Multi-copy rDNA locus is the primary determinant of nucleolus formation and mis-regulation of
its copy number is associated with enlarged and irregular nucleoli which is a hallmark of malignant cancer. rDNA copy loss is associated with epigenetic mis-regulation, increased DNA damage and massive gene expression changes and is frequently observed in cancer. In Drosophila, induced variation in rDNA copy number modifies heterochromatin-induced silencing and causes expression changes in hundreds to thousands of genes in an isogenic background. Several cancers including osteosarcoma, lymphoma, esophageal adenocarcinoma, lung adenocarcinoma & squamous cell carcinoma and kidney renal clear cell carcinoma were all observed to have reduced rDNA copies which is surprisingly associated with enlarged & irregular nucleoli. Somatic mutations that cause loss of function in P53 and mouse leukemia model with PTEN deletion both display rDNA copy loss that is associated with higher proliferation. In a MYC driven lymphoma model, malignant progression associates with differential rDNA chromatin interactions that contribute to upregulation of specific genes that regulate growth and differentiation. Thus, malformation of nucleolus and rDNA-chromatin interactions affect gene expression and essential biological processes beyond ribosome biogenesis.

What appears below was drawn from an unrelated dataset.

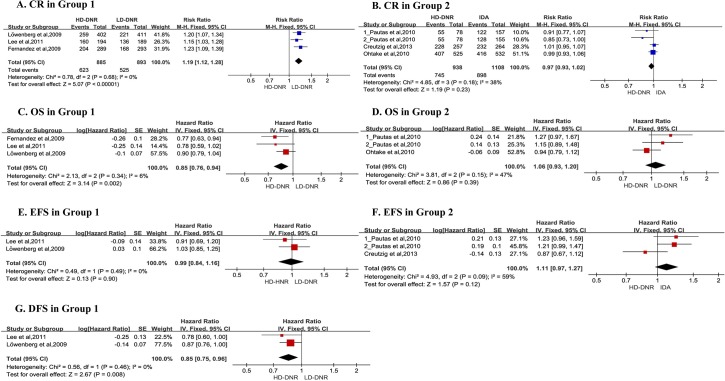
Forest plots of the RR/HR for CR, OS, EFS, DFS in Group 1 and Group 2.SE, standard error;Fixed, fixed-effect model; CI, confidence interval. Pooled RRs and HRs were computed using fixed-effect models. The size of the squares reflects each study’s relative weight, andhorizontal lines through the squares represent 95% CIs. the diamond represents the aggregate RR/HR and 95%CIs. A. CR in Group 1 Group 1, high doses of daunorubicin vs. low doses of daunorubicin; HD-DNR, high doses of daunorubicin; LD-DNR, low doses of daunorubicin; CR, complete remission. B. CR in Group 2 Group 2, high doses of daunorubicin vs. idarubicin; HD-DNR, high doses of daunorubicin; IDA, idarubicin; CR, complete remission. There were two subgroups named 1_Pautas et al, 2010 and2_ Pautas et al, 2010 devided from the same literature. The first one corresponded to 80×3 mg/m² of daunorubicin vs. 12×3 mg/m² of idarubicin and the second one corresponded to 80×3 mg/m² of daunorubicin vs. 12×4 mg/m² of idarubicin. C. OS in Group 1 Group 1, high doses of daunorubicin vs. low doses of daunorubicin; HD-DNR, high doses of daunorubicin; LD-DNR, low doses of daunorubicin; OS, overall survival. D. OS in Group 2 Group 2, high doses of daunorubicin vs. idarubicin; HD-DNR, high doses of daunorubicin; IDA, idarubicin; OS, overall survival. There were two subgroups named 1_Pautas et al, 2010 and2_ Pautas et al, 2010 devided from the same literature. The first one corresponded to 80×3 mg/m² of daunorubicin vs. 12×3 mg/m² of idarubicin and the second one corresponded to 80×3 mg/m² of daunorubicin vs. 12×4 mg/m² of idarubicin. E. EFS in Group 1 Group 1, high doses of daunorubicin vs. low doses of daunorubicin; HD-DNR, high doses of daunorubicin; LD-DNR, low doses of daunorubicin; EFS, event-free survival. F. EFS in Group 2 Group 2, high doses of daunorubicin vs. idarubicin; HD-DNR, high doses of daunorubicin; IDA, idarubicin; EFS, event-free survival. There were two subgroups named 1_Pautas et al, 2010 and2_ Pautas et al, 2010 devided from the same literature. The first one corresponded to 80×3 mg/m² of daunorubicin vs. 12×3 mg/m² of idarubicin and the second one corresponded to 80×3 mg/m² of daunorubicin vs. 12×4 mg/m² of idarubicin. G. DFS in Group 1 Group 1, high doses of daunorubicin vs. low doses of daunorubicin; HD-DNR, high doses of daunorubicin; LD-DNR, low doses of daunorubicin; DFS, disease-free survival.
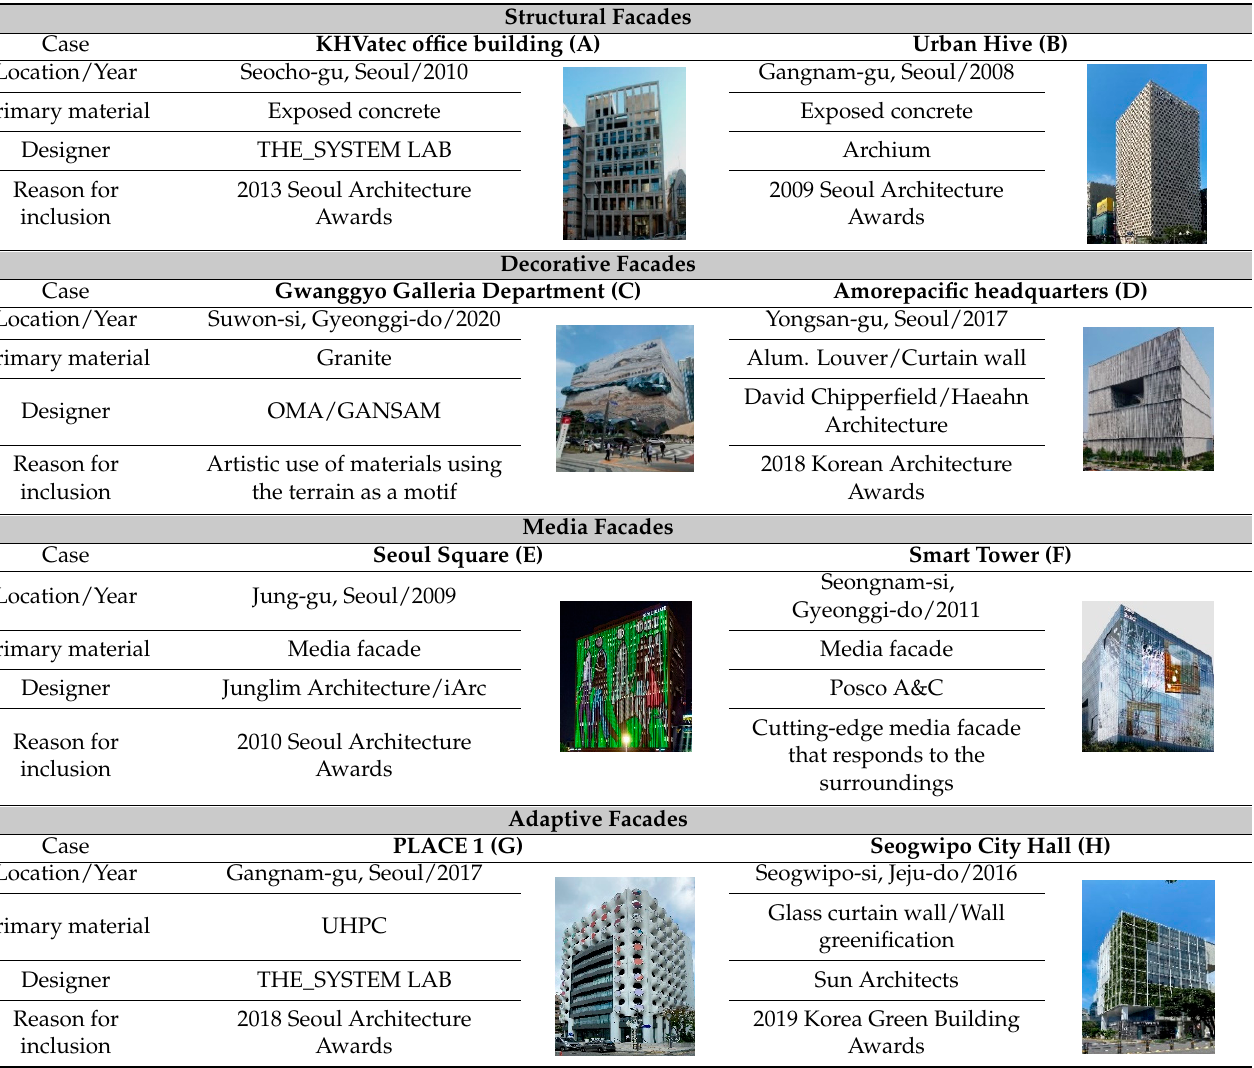
Table 1. Case studies.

Nucleolus anchors specific and yet diverse chromatin domains which are called nucleolar associated DNA domains (NADs). In addition to interacting with Pol-I and Pol-III transcribed genes, subtelomeric regions, repetitive DNA and centromeres, NADs surprisingly include distinct chromatin with protein coding loci. The regions harboring protein coding genes are classified into two categories, (1) constitutive heterochromatin such as transposable elements or pseudogenes–type-I NADs–(2) heterochromatin with relatively higher gene expression that is comprised of developmentally regulated genes–type-II NADs, as illustrated below.

We currently lack an understanding of the causality of functional dynamics and significance of nucleolus for heterochromatin maintenance and gene expression. Thus, systematic approaches to elucidate the functions of nucleolus-chromatin interactions is fundamentally important to understand the ribosome biogenesis independent roles of nucleolus in chromatin regulation and gene expression

The specific questions that we are working on: Does nucleolus play an active role in silencing type-I NADs heterochromatic regions? Does nucleolus play a role in fine-tuning type-II NAD expression through changes in their spatial distribution during development? We are in a unique position to study the epigenetic function of nucleolus during differentiation and tissue diversification for the following two reasons. First, C. elegans is amenable to tracking chromatin organization changes along the nucleolus axis in different cell types. Second, C. elegans is the only metazoan with a complete deletion of multi-copy rDNA locus (18S, 5.8S and 26S), which is required for nucleolar assembly. rDNA locus deleted embryos that we have generated can survive via maternal ribosome loading but lack a discernible nucleolus structure. Thus, this system will enable us to directly probe the ribosome biogenesis independent epigenetic role of nucleolus in a multi-cellular organism.

Elucidating the function of nucleolus for heterochromatin maintenance and gene expression during cell division and differentiation will be fundamentally valuable in understanding rDNA loss mediated epigenetic changes that happens disease systems such as cancer.